**TASK INSTRUCTIONS**
Gather every line in the rows below that contains the word "label".

Dataset items:
============
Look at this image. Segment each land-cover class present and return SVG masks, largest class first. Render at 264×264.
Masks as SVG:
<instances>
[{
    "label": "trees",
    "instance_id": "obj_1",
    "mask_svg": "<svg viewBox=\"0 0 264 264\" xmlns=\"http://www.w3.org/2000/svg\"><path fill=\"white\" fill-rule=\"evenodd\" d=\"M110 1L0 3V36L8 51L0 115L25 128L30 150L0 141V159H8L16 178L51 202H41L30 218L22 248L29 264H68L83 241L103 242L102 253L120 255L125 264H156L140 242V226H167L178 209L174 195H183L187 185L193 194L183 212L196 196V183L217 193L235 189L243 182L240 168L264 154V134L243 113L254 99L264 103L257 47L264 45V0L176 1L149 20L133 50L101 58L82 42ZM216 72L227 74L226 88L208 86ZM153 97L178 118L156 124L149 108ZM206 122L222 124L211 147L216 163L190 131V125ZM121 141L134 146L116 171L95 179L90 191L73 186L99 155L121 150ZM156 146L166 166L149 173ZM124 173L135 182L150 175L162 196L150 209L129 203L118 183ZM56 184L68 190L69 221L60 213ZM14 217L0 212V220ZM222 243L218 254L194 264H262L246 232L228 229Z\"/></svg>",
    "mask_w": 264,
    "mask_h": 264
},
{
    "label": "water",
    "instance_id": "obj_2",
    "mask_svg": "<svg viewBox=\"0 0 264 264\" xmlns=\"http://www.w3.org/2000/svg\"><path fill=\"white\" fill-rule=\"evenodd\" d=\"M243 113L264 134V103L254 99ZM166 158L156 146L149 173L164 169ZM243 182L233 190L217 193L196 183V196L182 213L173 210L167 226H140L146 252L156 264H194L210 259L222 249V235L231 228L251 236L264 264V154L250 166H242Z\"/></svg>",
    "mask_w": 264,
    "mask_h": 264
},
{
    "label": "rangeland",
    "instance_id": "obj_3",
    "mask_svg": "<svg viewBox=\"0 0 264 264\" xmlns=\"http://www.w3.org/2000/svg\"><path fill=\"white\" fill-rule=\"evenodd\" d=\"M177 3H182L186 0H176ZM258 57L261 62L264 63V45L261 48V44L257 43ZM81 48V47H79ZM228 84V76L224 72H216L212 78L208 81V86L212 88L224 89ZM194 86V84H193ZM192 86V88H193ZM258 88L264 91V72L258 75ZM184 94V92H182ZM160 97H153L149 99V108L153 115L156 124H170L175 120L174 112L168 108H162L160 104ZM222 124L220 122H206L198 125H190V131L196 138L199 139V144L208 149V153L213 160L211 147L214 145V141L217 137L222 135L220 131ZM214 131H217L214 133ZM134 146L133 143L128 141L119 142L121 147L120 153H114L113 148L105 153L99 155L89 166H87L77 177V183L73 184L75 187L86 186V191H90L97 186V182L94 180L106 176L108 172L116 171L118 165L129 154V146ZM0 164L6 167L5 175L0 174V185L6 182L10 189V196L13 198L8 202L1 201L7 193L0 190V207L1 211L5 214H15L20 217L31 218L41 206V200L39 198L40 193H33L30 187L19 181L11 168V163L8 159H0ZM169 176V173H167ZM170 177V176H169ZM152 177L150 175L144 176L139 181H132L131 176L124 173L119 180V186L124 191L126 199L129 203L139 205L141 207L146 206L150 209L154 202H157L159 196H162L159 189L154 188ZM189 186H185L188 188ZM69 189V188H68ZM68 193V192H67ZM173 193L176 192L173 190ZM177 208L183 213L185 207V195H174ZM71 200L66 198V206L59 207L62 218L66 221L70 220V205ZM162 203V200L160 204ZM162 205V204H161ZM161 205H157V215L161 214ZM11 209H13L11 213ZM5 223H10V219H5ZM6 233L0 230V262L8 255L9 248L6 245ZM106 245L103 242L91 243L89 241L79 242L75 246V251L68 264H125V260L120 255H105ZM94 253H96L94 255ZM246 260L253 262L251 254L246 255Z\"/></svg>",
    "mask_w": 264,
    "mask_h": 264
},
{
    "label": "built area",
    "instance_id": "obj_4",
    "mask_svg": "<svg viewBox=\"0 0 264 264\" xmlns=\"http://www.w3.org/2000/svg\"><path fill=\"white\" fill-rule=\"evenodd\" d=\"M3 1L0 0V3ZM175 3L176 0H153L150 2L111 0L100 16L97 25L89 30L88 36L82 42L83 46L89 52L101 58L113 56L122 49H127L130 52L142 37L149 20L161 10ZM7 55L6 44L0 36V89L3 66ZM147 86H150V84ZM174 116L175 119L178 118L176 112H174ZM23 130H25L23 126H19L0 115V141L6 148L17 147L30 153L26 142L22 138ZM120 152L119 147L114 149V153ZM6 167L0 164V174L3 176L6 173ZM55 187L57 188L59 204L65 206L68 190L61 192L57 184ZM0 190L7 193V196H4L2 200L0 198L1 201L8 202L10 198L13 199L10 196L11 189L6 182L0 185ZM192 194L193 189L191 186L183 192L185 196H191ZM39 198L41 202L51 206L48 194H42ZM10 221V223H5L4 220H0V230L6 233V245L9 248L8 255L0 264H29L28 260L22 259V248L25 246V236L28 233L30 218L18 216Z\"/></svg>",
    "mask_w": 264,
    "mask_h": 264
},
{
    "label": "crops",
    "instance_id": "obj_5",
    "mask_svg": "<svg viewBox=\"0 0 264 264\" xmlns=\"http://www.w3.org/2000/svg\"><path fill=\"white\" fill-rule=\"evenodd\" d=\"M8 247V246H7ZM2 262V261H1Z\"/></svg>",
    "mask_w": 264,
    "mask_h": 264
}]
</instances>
============
**RESULT OF THIS EXERCISE**
    "label": "trees",
    "label": "water",
    "label": "rangeland",
    "label": "built area",
    "label": "crops",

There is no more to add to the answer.